_DESCRIPTION OF THE TASK:_ Find and copy every line in the records that includes the string "through".

[INPUT DATA — start]

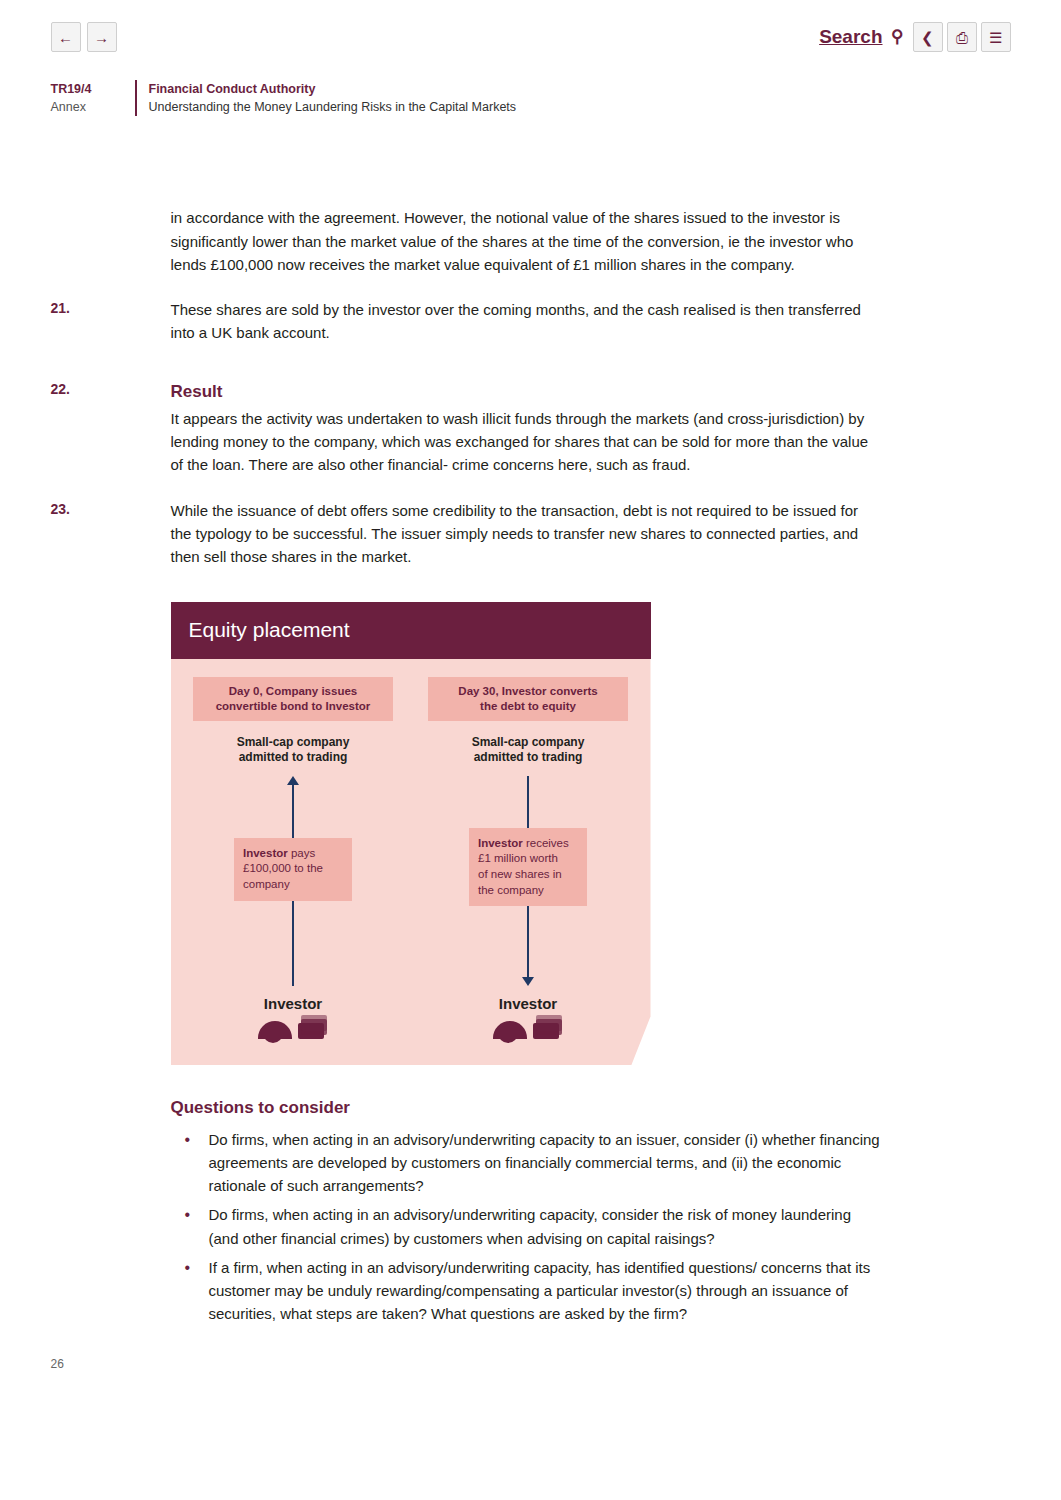←
→
Search ⚲
❮
⎙
☰
TR19/4
Annex
Financial Conduct Authority
Understanding the Money Laundering Risks in the Capital Markets
in accordance with the agreement. However, the notional value of the shares issued to the investor is significantly lower than the market value of the shares at the time of the conversion, ie the investor who lends £100,000 now receives the market value equivalent of £1 million shares in the company.
21.
These shares are sold by the investor over the coming months, and the cash realised is then transferred into a UK bank account.
22.
Result
It appears the activity was undertaken to wash illicit funds through the markets (and cross-jurisdiction) by lending money to the company, which was exchanged for shares that can be sold for more than the value of the loan. There are also other financial- crime concerns here, such as fraud.
23.
While the issuance of debt offers some credibility to the transaction, debt is not required to be issued for the typology to be successful. The issuer simply needs to transfer new shares to connected parties, and then sell those shares in the market.
Equity placement
Day 0, Company issues
convertible bond to Investor
Small-cap company
admitted to trading
Investor pays
£100,000 to the
company
Investor
Day 30, Investor converts
the debt to equity
Small-cap company
admitted to trading
Investor receives
£1 million worth
of new shares in
the company
Investor
Questions to consider
Do firms, when acting in an advisory/underwriting capacity to an issuer, consider (i) whether financing agreements are developed by customers on financially commercial terms, and (ii) the economic rationale of such arrangements?
Do firms, when acting in an advisory/underwriting capacity, consider the risk of money laundering (and other financial crimes) by customers when advising on capital raisings?
If a firm, when acting in an advisory/underwriting capacity, has identified questions/ concerns that its customer may be unduly rewarding/compensating a particular investor(s) through an issuance of securities, what steps are taken? What questions are asked by the firm?
26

[INPUT DATA — finish]

_OUTPUT OF THE TASK:_
It appears the activity was undertaken to wash illicit funds through the markets (and cross-jurisdiction) by lending money to the company, which was exchanged for shares that can be sold for more than the value of the loan. There are also other financial- crime concerns here, such as fraud.
If a firm, when acting in an advisory/underwriting capacity, has identified questions/ concerns that its customer may be unduly rewarding/compensating a particular investor(s) through an issuance of securities, what steps are taken? What questions are asked by the firm?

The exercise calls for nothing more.